How to complete this task: Transcribe the entire listing below exactly.
%%
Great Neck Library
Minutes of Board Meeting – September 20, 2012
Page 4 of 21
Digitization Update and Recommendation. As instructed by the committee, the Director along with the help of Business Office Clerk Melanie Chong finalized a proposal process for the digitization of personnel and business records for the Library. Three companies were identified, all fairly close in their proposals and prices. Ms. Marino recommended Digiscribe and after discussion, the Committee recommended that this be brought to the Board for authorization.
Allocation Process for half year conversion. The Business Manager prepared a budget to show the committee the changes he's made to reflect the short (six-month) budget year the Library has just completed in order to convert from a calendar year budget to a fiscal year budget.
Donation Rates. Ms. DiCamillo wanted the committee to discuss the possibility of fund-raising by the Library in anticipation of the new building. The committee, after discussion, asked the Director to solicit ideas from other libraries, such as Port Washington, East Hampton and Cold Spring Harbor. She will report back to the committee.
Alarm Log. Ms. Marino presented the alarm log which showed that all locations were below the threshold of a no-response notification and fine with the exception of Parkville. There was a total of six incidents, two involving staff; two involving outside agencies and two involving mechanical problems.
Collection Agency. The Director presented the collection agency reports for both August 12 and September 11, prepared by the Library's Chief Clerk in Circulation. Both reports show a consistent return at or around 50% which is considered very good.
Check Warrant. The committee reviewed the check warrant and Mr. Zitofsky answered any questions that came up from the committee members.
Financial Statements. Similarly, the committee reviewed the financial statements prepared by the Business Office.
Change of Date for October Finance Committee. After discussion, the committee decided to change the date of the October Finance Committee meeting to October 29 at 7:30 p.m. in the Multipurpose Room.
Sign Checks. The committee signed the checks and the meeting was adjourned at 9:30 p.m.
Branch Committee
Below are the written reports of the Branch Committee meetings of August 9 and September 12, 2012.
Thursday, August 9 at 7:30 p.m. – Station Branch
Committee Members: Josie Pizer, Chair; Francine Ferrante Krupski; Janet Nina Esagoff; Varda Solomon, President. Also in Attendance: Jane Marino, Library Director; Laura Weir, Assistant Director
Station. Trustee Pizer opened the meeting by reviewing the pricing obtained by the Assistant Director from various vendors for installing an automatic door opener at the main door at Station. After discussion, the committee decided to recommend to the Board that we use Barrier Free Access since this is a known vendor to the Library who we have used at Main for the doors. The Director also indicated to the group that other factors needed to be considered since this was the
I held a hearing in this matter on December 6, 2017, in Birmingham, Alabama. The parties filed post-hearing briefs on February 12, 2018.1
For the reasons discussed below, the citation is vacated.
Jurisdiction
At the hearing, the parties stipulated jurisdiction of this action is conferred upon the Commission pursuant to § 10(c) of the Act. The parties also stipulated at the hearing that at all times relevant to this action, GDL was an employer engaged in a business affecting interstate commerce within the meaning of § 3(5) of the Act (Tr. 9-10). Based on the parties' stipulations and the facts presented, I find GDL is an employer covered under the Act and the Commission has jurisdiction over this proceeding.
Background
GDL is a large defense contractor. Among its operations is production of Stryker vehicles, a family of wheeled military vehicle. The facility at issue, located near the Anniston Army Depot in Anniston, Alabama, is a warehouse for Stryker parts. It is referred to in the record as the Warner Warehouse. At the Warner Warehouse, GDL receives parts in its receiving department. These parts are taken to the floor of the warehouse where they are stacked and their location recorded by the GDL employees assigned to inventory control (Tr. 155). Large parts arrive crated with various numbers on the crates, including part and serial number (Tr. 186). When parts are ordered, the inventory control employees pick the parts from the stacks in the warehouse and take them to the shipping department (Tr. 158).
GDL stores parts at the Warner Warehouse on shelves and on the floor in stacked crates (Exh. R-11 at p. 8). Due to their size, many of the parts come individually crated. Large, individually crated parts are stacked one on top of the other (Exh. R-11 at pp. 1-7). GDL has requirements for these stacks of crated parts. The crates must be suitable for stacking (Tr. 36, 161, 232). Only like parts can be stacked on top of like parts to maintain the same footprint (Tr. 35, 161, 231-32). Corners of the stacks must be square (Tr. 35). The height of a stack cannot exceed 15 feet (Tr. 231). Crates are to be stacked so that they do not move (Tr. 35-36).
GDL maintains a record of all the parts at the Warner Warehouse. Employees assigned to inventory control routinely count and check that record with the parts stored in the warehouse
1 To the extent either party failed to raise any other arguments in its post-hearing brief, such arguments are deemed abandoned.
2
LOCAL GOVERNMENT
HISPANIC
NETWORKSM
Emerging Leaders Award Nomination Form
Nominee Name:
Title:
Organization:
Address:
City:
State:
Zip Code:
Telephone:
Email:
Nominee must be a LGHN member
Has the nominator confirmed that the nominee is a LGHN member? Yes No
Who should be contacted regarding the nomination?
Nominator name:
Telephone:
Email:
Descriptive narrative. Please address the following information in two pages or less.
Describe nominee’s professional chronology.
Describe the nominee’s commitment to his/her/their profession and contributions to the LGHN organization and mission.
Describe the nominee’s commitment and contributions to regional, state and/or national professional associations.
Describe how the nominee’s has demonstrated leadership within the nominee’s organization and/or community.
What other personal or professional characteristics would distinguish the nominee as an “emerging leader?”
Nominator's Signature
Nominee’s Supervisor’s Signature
%%
Response box:
Great Neck Library
Minutes of Board Meeting – September 20, 2012
Page 4 of 21
Digitization Update and Recommendation. As instructed by the committee, the Director along with the help of Business Office Clerk Melanie Chong finalized a proposal process for the digitization of personnel and business records for the Library. Three companies were identified, all fairly close in their proposals and prices. Ms. Marino recommended Digiscribe and after discussion, the Committee recommended that this be brought to the Board for authorization.
Allocation Process for half year conversion. The Business Manager prepared a budget to show the committee the changes he's made to reflect the short (six-month) budget year the Library has just completed in order to convert from a calendar year budget to a fiscal year budget.
Donation Rates. Ms. DiCamillo wanted the committee to discuss the possibility of fund-raising by the Library in anticipation of the new building. The committee, after discussion, asked the Director to solicit ideas from other libraries, such as Port Washington, East Hampton and Cold Spring Harbor. She will report back to the committee.
Alarm Log. Ms. Marino presented the alarm log which showed that all locations were below the threshold of a no-response notification and fine with the exception of Parkville. There was a total of six incidents, two involving staff; two involving outside agencies and two involving mechanical problems.
Collection Agency. The Director presented the collection agency reports for both August 12 and September 11, prepared by the Library's Chief Clerk in Circulation. Both reports show a consistent return at or around 50% which is considered very good.
Check Warrant. The committee reviewed the check warrant and Mr. Zitofsky answered any questions that came up from the committee members.
Financial Statements. Similarly, the committee reviewed the financial statements prepared by the Business Office.
Change of Date for October Finance Committee. After discussion, the committee decided to change the date of the October Finance Committee meeting to October 29 at 7:30 p.m. in the Multipurpose Room.
Sign Checks. The committee signed the checks and the meeting was adjourned at 9:30 p.m.
Branch Committee
Below are the written reports of the Branch Committee meetings of August 9 and September 12, 2012.
Thursday, August 9 at 7:30 p.m. – Station Branch
Committee Members: Josie Pizer, Chair; Francine Ferrante Krupski; Janet Nina Esagoff; Varda Solomon, President. Also in Attendance: Jane Marino, Library Director; Laura Weir, Assistant Director
Station. Trustee Pizer opened the meeting by reviewing the pricing obtained by the Assistant Director from various vendors for installing an automatic door opener at the main door at Station. After discussion, the committee decided to recommend to the Board that we use Barrier Free Access since this is a known vendor to the Library who we have used at Main for the doors. The Director also indicated to the group that other factors needed to be considered since this was the
I held a hearing in this matter on December 6, 2017, in Birmingham, Alabama. The parties filed post-hearing briefs on February 12, 2018.1
For the reasons discussed below, the citation is vacated.
Jurisdiction
At the hearing, the parties stipulated jurisdiction of this action is conferred upon the Commission pursuant to § 10(c) of the Act. The parties also stipulated at the hearing that at all times relevant to this action, GDL was an employer engaged in a business affecting interstate commerce within the meaning of § 3(5) of the Act (Tr. 9-10). Based on the parties' stipulations and the facts presented, I find GDL is an employer covered under the Act and the Commission has jurisdiction over this proceeding.
Background
GDL is a large defense contractor. Among its operations is production of Stryker vehicles, a family of wheeled military vehicle. The facility at issue, located near the Anniston Army Depot in Anniston, Alabama, is a warehouse for Stryker parts. It is referred to in the record as the Warner Warehouse. At the Warner Warehouse, GDL receives parts in its receiving department. These parts are taken to the floor of the warehouse where they are stacked and their location recorded by the GDL employees assigned to inventory control (Tr. 155). Large parts arrive crated with various numbers on the crates, including part and serial number (Tr. 186). When parts are ordered, the inventory control employees pick the parts from the stacks in the warehouse and take them to the shipping department (Tr. 158).
GDL stores parts at the Warner Warehouse on shelves and on the floor in stacked crates (Exh. R-11 at p. 8). Due to their size, many of the parts come individually crated. Large, individually crated parts are stacked one on top of the other (Exh. R-11 at pp. 1-7). GDL has requirements for these stacks of crated parts. The crates must be suitable for stacking (Tr. 36, 161, 232). Only like parts can be stacked on top of like parts to maintain the same footprint (Tr. 35, 161, 231-32). Corners of the stacks must be square (Tr. 35). The height of a stack cannot exceed 15 feet (Tr. 231). Crates are to be stacked so that they do not move (Tr. 35-36).
GDL maintains a record of all the parts at the Warner Warehouse. Employees assigned to inventory control routinely count and check that record with the parts stored in the warehouse
1 To the extent either party failed to raise any other arguments in its post-hearing brief, such arguments are deemed abandoned.
2
LOCAL GOVERNMENT
HISPANIC
NETWORKSM
Emerging Leaders Award Nomination Form
Nominee Name:
Title:
Organization:
Address:
City:
State:
Zip Code:
Telephone:
Email:
Nominee must be a LGHN member
Has the nominator confirmed that the nominee is a LGHN member? Yes No
Who should be contacted regarding the nomination?
Nominator name:
Telephone:
Email:
Descriptive narrative. Please address the following information in two pages or less.
Describe nominee’s professional chronology.
Describe the nominee’s commitment to his/her/their profession and contributions to the LGHN organization and mission.
Describe the nominee’s commitment and contributions to regional, state and/or national professional associations.
Describe how the nominee’s has demonstrated leadership within the nominee’s organization and/or community.
What other personal or professional characteristics would distinguish the nominee as an “emerging leader?”
Nominator's Signature
Nominee’s Supervisor’s Signature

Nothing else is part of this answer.